Tolong lanjutkan teks tentang sraddha di bawah ini, mulai setelah kalimat terakhirnya.

# [Kutipan untuk Dibaca]
════
Teks : sattvanurupa sarvasya sraddha bhavati bharatasraddhamayo'l puruso yo yac chraddah sa eva sah Terjemahan : Menurut sifat dasar setiap orang, Oh Bharata, dalam sraddha yang dianutnya, seorang manusia dibentuk oleh sraddha-nya sendiri. Sesungguhnya dirinya adalah cerminan sraddha-nya sendiri.
menjelaskan bahwa tidak hanya sraddha yang terlahir dari sifat manusia melainkan juga bahwa manusia adalah sraddhamaya; sraddha adalah prinsip pokok dari eksistensi manusia. Sraddha adalah isian dari mahluk individual. Sraddha memperlihatkan sifat dan karakter manusia. Kebenaran yang dilihatnya, tujuan yang dicari dan jalan yang ditempuh, adalah ditentukan baginya oleh sraddha. Aktivitas yang berlangsung oleh individu adalah sesuai dengan jenis sraddha-nya. Sifat tindakan-tindakan ini menimbulkan akibat yang mempengaruhi kualitas sraddha. Jadi misalnya, seorang sattvika menginginkan perdamaian dan kebahagiaan dan pemujaan dewa-dewi serta mahluk nirwana yang baik. Seorang rajasa mencari kenikmatan material dan kekuatan dan pemujaan dewa tertentu dan raksasa untuk menjaga akhir hayatnya. Sedangkan mereka yang disebut tamasa ditenggelamkan oleh pemujaan orang mati dan hantu-hantu, berlawanan dengan perintah kitab suci:
Asastravihitam ghoram tapyante y e tapo janah Dambhahamkarasamyuktah kamaragabalanvitah Karyasayantah sarirastham bhutagramam acetasah Main caivantahsarirastham tan viddhy asuraniscayan Merekalah manusia yang munafik dan angkuh, yang didorong oleh kekuatan hasrat dan nafsu, melekatkan diri kepada kekuatan jahat yang tidak didasari oleh kitab-kitab suci; orang-orang konyol, itulah mereka, yang menyiksa organ tubuh mereka, dan Aku juga, yang berdiam didalam tubuh itu mengetahui keiblisan macam apa yang mereka persekutukan. (Bh. G. XVIII. 5-6)
════
# [Bahan Kajian]
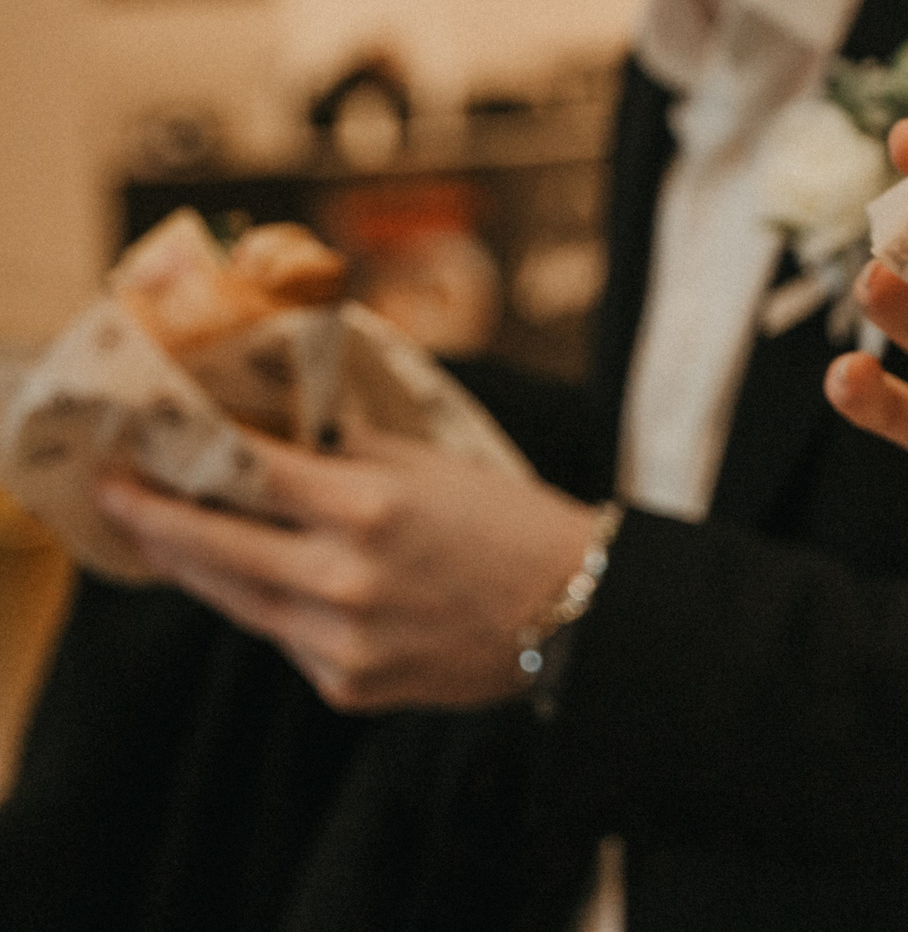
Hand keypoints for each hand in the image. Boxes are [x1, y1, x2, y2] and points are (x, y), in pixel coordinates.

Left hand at [95, 415, 596, 711]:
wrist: (579, 612)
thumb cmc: (512, 523)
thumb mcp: (434, 465)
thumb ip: (351, 453)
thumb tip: (284, 433)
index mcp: (371, 508)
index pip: (250, 474)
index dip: (191, 455)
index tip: (148, 441)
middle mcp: (345, 580)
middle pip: (217, 546)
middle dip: (157, 519)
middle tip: (116, 494)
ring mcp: (341, 643)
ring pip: (238, 600)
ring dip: (197, 567)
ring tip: (167, 539)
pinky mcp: (348, 686)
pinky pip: (284, 640)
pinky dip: (272, 608)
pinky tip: (270, 584)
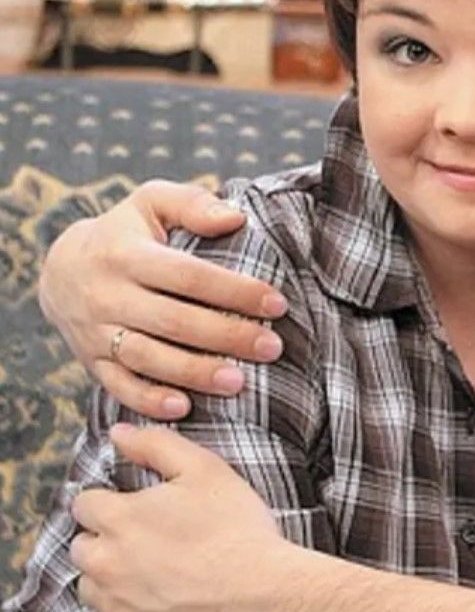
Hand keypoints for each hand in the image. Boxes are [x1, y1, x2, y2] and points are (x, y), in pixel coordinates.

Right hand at [38, 180, 288, 419]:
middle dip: (227, 336)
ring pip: (147, 358)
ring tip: (239, 383)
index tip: (278, 304)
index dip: (235, 291)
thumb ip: (192, 205)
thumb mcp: (151, 203)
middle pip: (173, 321)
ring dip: (194, 373)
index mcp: (126, 255)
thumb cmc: (125, 233)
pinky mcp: (91, 362)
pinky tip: (184, 409)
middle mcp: (108, 295)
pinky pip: (118, 386)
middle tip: (272, 348)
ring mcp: (96, 332)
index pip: (189, 276)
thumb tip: (236, 217)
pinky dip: (148, 400)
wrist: (59, 269)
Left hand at [70, 424, 301, 611]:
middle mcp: (104, 564)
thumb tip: (119, 433)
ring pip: (91, 587)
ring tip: (155, 572)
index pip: (85, 503)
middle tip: (149, 539)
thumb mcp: (206, 471)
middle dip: (107, 540)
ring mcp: (113, 606)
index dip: (110, 500)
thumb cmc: (237, 530)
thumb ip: (157, 446)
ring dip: (112, 578)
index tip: (135, 506)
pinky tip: (160, 601)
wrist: (260, 598)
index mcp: (118, 519)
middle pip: (82, 547)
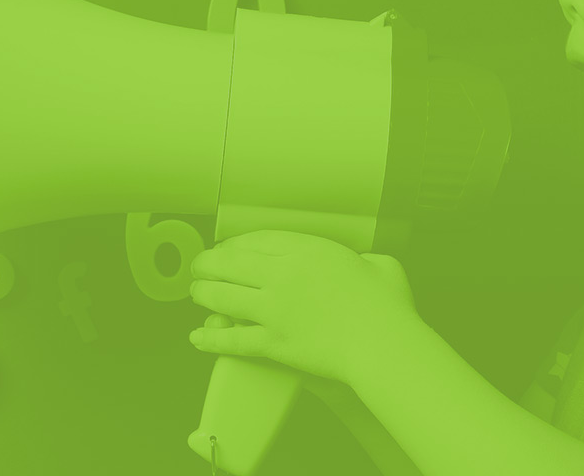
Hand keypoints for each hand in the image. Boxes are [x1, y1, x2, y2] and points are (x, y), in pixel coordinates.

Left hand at [188, 229, 421, 384]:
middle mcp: (283, 274)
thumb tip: (365, 262)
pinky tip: (197, 337)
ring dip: (203, 293)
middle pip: (230, 263)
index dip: (234, 243)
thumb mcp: (381, 264)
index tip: (226, 247)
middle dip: (208, 263)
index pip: (256, 239)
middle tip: (199, 266)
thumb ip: (365, 257)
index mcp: (308, 250)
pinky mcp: (273, 342)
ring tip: (194, 293)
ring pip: (223, 297)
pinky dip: (211, 338)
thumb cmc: (389, 307)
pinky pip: (233, 339)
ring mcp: (274, 309)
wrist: (383, 344)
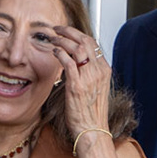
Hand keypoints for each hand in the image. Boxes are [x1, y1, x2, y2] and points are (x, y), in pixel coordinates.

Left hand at [47, 25, 113, 141]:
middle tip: (56, 29)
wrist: (92, 129)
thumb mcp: (93, 87)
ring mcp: (89, 78)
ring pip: (78, 49)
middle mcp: (99, 71)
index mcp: (104, 70)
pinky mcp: (77, 86)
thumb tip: (74, 61)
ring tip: (52, 38)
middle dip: (70, 31)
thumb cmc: (90, 111)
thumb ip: (86, 73)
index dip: (78, 34)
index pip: (93, 44)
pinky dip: (60, 53)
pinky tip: (54, 51)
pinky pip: (69, 63)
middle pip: (86, 42)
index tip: (66, 31)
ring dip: (62, 40)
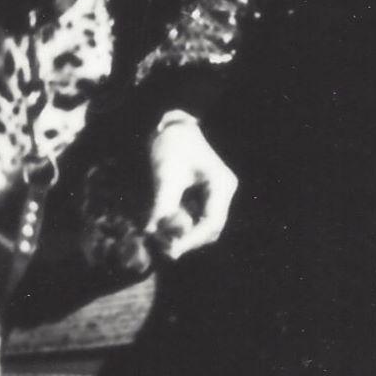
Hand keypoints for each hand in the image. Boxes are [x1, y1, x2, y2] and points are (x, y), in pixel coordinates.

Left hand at [146, 113, 237, 259]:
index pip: (213, 222)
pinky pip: (195, 217)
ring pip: (203, 226)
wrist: (171, 125)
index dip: (192, 240)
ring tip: (160, 235)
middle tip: (163, 248)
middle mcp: (223, 192)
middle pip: (210, 228)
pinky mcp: (203, 195)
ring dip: (183, 233)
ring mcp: (215, 194)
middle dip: (187, 239)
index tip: (171, 250)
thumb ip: (162, 204)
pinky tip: (164, 222)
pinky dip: (180, 224)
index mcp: (221, 185)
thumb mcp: (166, 174)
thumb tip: (152, 231)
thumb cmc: (171, 144)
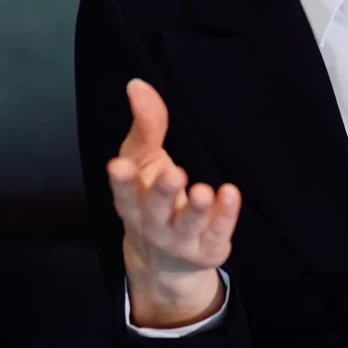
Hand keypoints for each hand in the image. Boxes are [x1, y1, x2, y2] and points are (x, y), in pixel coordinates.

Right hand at [106, 78, 241, 327]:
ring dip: (196, 209)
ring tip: (203, 191)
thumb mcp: (145, 161)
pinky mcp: (208, 246)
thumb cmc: (152, 198)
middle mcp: (153, 224)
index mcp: (132, 203)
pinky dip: (225, 214)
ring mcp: (181, 240)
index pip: (122, 193)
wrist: (165, 262)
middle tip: (174, 174)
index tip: (117, 164)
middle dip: (163, 193)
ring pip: (187, 225)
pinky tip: (230, 193)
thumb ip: (146, 125)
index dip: (120, 181)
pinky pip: (217, 231)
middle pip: (155, 210)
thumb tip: (137, 85)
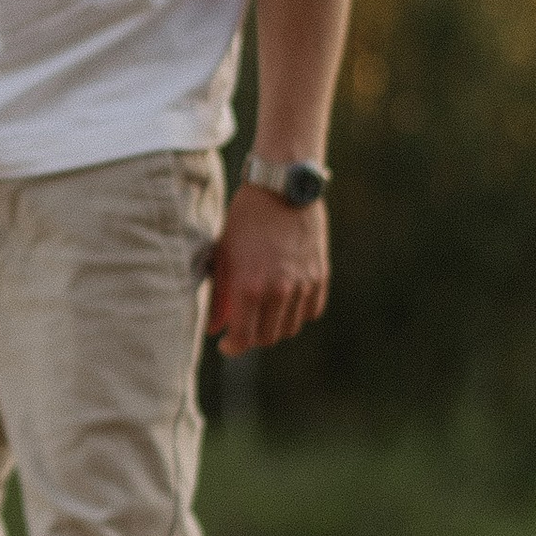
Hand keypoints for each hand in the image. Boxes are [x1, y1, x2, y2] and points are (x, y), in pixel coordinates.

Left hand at [207, 182, 329, 355]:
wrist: (282, 188)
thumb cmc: (245, 219)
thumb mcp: (224, 256)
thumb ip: (219, 296)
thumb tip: (214, 329)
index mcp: (249, 287)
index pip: (244, 338)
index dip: (233, 346)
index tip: (227, 344)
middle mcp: (278, 291)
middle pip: (268, 338)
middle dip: (252, 337)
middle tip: (243, 326)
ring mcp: (303, 284)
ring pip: (290, 328)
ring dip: (275, 327)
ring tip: (263, 313)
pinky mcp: (320, 276)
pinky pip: (310, 311)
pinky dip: (297, 313)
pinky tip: (285, 302)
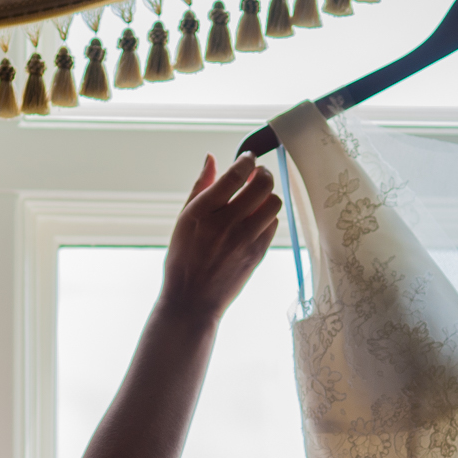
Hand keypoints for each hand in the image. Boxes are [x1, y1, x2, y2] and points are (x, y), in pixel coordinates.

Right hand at [157, 153, 281, 325]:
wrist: (192, 300)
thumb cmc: (184, 258)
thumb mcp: (184, 219)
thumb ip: (201, 186)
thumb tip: (211, 158)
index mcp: (203, 212)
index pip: (236, 174)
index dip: (246, 160)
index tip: (247, 158)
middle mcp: (225, 223)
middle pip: (262, 184)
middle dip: (263, 173)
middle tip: (257, 176)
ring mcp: (244, 240)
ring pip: (274, 203)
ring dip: (267, 196)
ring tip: (257, 200)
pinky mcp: (257, 253)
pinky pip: (274, 224)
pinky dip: (267, 217)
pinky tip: (255, 221)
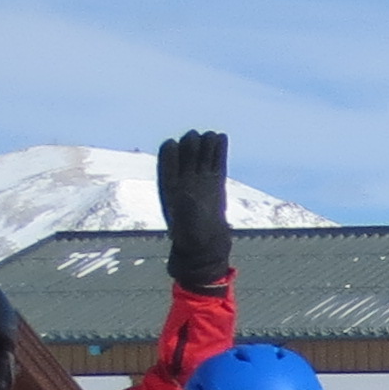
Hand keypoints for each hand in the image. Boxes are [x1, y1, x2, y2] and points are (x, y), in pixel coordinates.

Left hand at [157, 132, 233, 293]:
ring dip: (206, 146)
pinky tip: (221, 137)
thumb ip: (186, 211)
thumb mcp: (185, 227)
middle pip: (185, 157)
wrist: (206, 253)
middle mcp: (184, 183)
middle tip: (197, 139)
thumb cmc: (192, 242)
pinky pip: (216, 165)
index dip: (169, 153)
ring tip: (212, 135)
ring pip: (202, 158)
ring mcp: (200, 184)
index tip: (174, 145)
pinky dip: (218, 152)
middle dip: (190, 146)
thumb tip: (187, 194)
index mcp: (169, 189)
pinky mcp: (216, 186)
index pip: (167, 163)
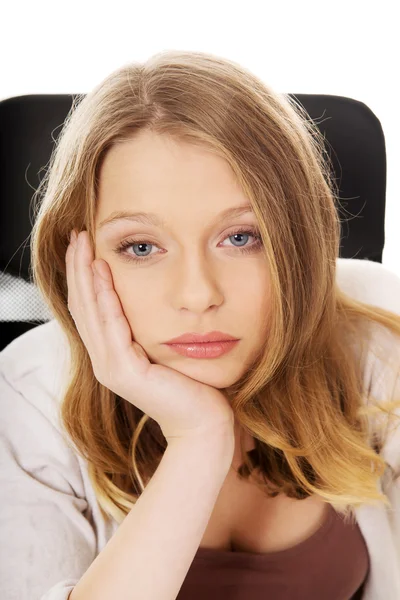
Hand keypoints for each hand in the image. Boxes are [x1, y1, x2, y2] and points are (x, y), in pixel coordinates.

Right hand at [65, 230, 234, 442]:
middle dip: (78, 268)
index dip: (83, 276)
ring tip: (84, 245)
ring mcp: (112, 368)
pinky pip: (112, 328)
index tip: (85, 243)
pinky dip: (105, 299)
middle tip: (77, 234)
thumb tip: (153, 298)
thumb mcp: (165, 349)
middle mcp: (105, 361)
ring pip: (91, 313)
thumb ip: (150, 329)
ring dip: (85, 276)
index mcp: (113, 355)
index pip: (90, 308)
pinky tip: (103, 273)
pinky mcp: (126, 373)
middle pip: (83, 306)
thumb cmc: (193, 385)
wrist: (206, 422)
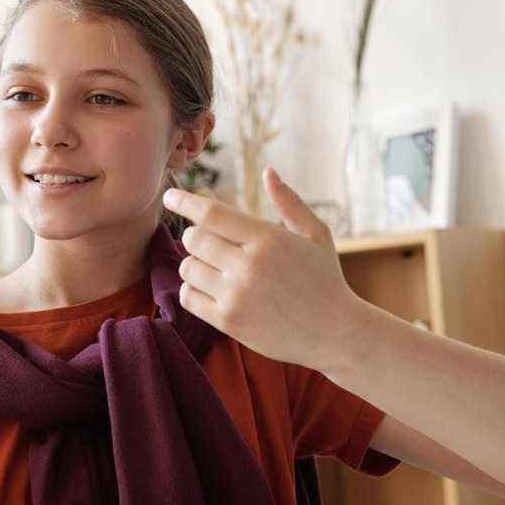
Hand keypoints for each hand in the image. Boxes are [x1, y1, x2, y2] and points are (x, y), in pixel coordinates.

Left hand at [163, 165, 362, 369]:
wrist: (335, 333)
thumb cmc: (325, 279)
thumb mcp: (316, 235)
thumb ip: (289, 202)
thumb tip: (268, 171)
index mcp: (268, 239)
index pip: (211, 214)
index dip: (185, 202)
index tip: (170, 196)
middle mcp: (248, 266)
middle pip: (193, 239)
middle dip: (195, 236)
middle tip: (207, 241)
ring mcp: (236, 296)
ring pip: (187, 268)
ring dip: (194, 264)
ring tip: (214, 267)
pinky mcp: (228, 321)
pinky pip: (188, 297)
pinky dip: (192, 289)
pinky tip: (209, 288)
════
# [Jawaban yang Diharapkan]
Ramanuja menyatakan bahwa kedua syair ini (lima dan enam) membentuk jawaban pasti untuk pertanyaan pokok Arjuna. Dia menggunakan itu untuk menunjukkan bahwa mereka yang menentang ajaran kitab suci, sadar atau tidak, hanyalah berpura-pura mempunyai sraddha, sesungguhnya mereka tidak memiliki sraddha. Mereka adalah asura. Gita menegaskan bahwa jenis atau kualitas sraddha menemukan ekspresi yang saling berhubungan dalam jenis upacara, persembahan korban, derma, dan lain-lain, aspek-aspek yang berbeda dalam kehidupan religius. Gita juga menganalisis dan menguji setiap fenomena dalam kaitannya dengan kualitas dan nilai apakah itu sattviki, rajasi atau tamasi. Gita cenderung merangkum semua dan mendiskusikan seluruh elemen yang bernilai kedalam pengungkapan ini dan mengintegrasikan mereka dalam doktrin tindakan pengosongan diri yang dipersembahkan bagi Tuhan, yang disebut sattvika, tindakan ekspresif dari sattviki sraddha. Elemen-elemen yang tidak cocok dengan ajaran Gita dianggap tidak sesuai atau pastinya berbahaya bagi kehidupan religius. Mereka direndahkan ditingkat yang inferior sebagai bentuk rajasi sraddha atau ditetapkan sebagai ajaran berbahaya, bentuk tamasi sraddha. Hanya sattviki sraddha dikatakan dapat membuka jalan untuk tujuan tertinggi mahluk hidup; sattviki sraddha juga serasi dengan sastravidhi. Dua jenis yang lainnya jelas tidak cocok dengan sastravidhi. Marilah kita mengambil contoh dari yajna (persembahan korban) untuk menjelaskan mengenai metode penyucian konsep sraddha yang diadopsi oleh Gita. Kita telah melihat bahwa yajna didalam Gita bermakna 'persembahan berupa milik dan kebaikan seseorang sebagai wujud kasih kepada Tuhan'; hal ini merujuk kepada persembahan korban secara umum atau segala jenis tindakan kebaikan. Dan lagi, yajna tidak dilakukan untuk suatu hasil yang dicapai seseorang, melainkan semata-mata karena sifat pengikut sattviki memancarkan pengetahuan tindakan illahi dan menghadirkan Tuhan untuk ikut berkarya didalam mereka. Pendek kata, Bhagavadgita melihat yajna sebagai tindakan kebaikan yang berawal dari penyerahan diri kepada kehendak Tuhan.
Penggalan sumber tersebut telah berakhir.